Government departments are already facing a squeeze, with inflation also eroding the spending power of Whitehall budgets, which are set in cash terms.

OBR figures show that unprotected areas of government spending, such as prisons, courts and local councils, already face a £19.1bn real terms cut over the next five years on current plans.

Should borrowing costs rise further those departments would have even less to spend, says Paul Dales, chief UK economist at Capital Economics.

“That is going to be an issue from 2025-26 onwards and a problem for whoever wins the next general election,” he says.  

Voters already finding that burglaries are going unsolved, GP appointments are impossible to come by and their bins are only collected every three weeks may struggle to accept such a reality, adds Dales.

“There’s a sense out there that public government departments have not been able to deliver the level of service that the public expects from them,” he says.

He also warns that Labour will face an even tougher time making the sums add up.

“I think it is going to be particularly a big issue should Labour be next in government because typically Labour would want to spend more on public services to improve their provision. According to the current fiscal figures, they’re not going to be able to unless they manage to raise taxes from other areas to fund them.”

However, there could also be some windfall should the OBR’s predictions for how much interest rates will fall prove to be too cautious.

“It’s probably not quite as bad as the OBR expects but it’s nonetheless the case that the government should get used to having to pay out more in debt interest payments than it has been used to for a while,” Dales says.

Either way, the outlook may not be as bright as Hunt would like you to believe.
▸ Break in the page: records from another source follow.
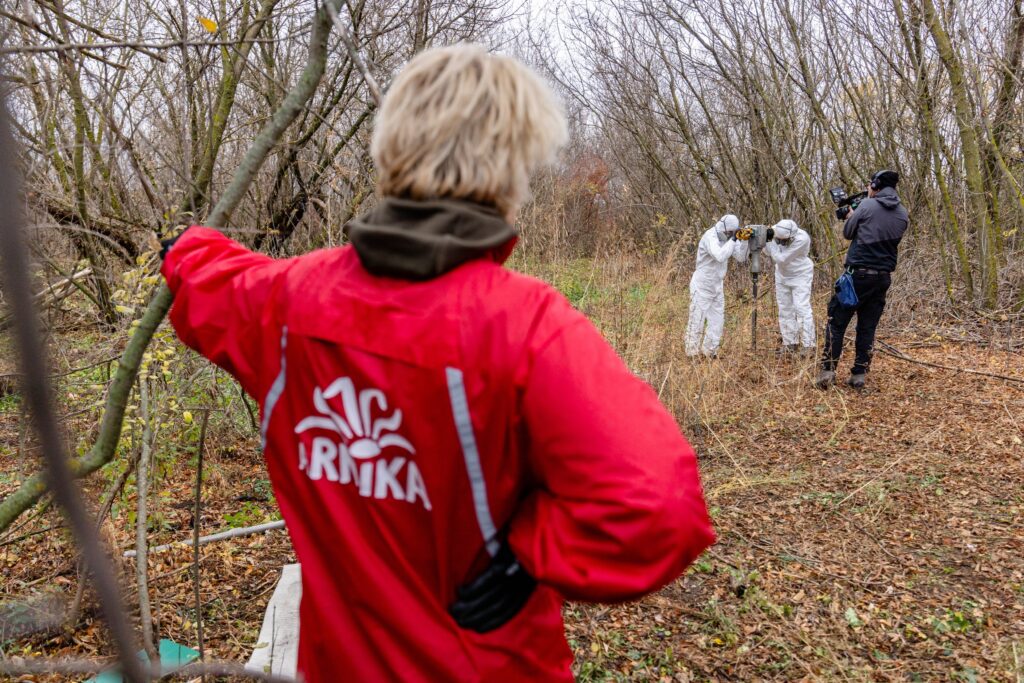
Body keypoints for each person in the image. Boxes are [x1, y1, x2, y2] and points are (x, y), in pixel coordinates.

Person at [159, 44, 715, 682]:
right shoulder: (524, 328)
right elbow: (659, 508)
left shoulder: (285, 302)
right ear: (510, 171)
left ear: (391, 149)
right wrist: (532, 555)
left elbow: (212, 279)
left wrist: (185, 249)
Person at [816, 169, 909, 389]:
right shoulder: (903, 212)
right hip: (882, 278)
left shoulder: (867, 205)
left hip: (857, 276)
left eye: (870, 184)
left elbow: (848, 233)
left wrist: (852, 216)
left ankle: (828, 371)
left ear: (875, 185)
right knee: (867, 326)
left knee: (836, 322)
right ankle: (859, 374)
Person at [685, 215, 747, 357]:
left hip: (717, 285)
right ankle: (692, 353)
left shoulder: (729, 238)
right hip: (702, 284)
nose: (729, 235)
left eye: (732, 233)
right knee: (697, 319)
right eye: (728, 233)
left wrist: (744, 241)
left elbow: (741, 257)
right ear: (722, 228)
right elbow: (720, 255)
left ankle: (710, 351)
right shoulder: (710, 237)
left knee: (717, 320)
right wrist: (734, 239)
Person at [765, 219, 814, 356]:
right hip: (782, 275)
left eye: (784, 241)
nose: (781, 243)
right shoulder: (774, 230)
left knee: (801, 308)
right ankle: (790, 343)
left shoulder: (802, 238)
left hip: (800, 275)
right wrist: (766, 238)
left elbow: (781, 259)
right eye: (778, 240)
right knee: (785, 309)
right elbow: (768, 252)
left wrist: (770, 242)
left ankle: (809, 345)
Of course, the size of Britain’s debt pile would be less of a headache if the economy was growing faster.

Richard Hughes, chairman of the OBR, warned that even this would remain a challenge. He said economic growth was likely to remain anaemic in the short term, with the UK suffering an “unpleasant” combination of high interest rates and low growth that made the outlook for the UK economy worse compared with other rich economies.

He said: “We have a worrying configuration of American-style interest rates, but European-style growth. And so the dynamics are looking particularly unpleasant for us as a G7 member because we’ve got relatively high interest rates, but we haven’t got the American growth to go with it.

Hunt argues cuts to National Insurance and businesses taxes will help to push up growth, alongside 100 other measures.

“It’s completely wrong to say that I’m relying on some sort of growth fairy in the future,” he told the BBC, adding that his economic growth policies will “increase business investment by £20bn”.

“I could have done a lot of things with the headroom I have,” he said. “But as a Conservative I believe lower taxes are how we grow the economy.”

However, the OBR believes he is swimming against the powerful tide of an ageing population and a rise in the share of Britons with long-term health conditions.

The Chancellor was keen to stress within the first two minutes of his Autumn Statement speech that “our choice is not big government, high spending and high tax because we know that leads to less growth, not more”.

But the IFS’s Johnson believes Hunt may have to eat those words, with the UK’s demographic decline suggesting taxes will be permanently higher.

“Taxes over this parliament have risen by 3pc or 4pc of national income from where they have been for a very long time,” he says. “The forecast I’ve made is that they won’t go back down in my lifetime to where they have been over the first five decades of my life.

“It’s not because this is a government – or indeed any government – particularly wants a massive state and a massive tax burden. But we are going to be spending more on health going forward.”

Johnson adds that the NHS Workforce plan published this year that could see one in 11 workers in England working for the NHS by 2037 will cost 2pc of national income in the medium term on its own.

“We are going to be spending more on pensions,” he says. “And of course, we have a very high level of debt and therefore debt interest spending, so my guess is that we are in a new equilibrium in terms of the scale of tax and spending going forward.”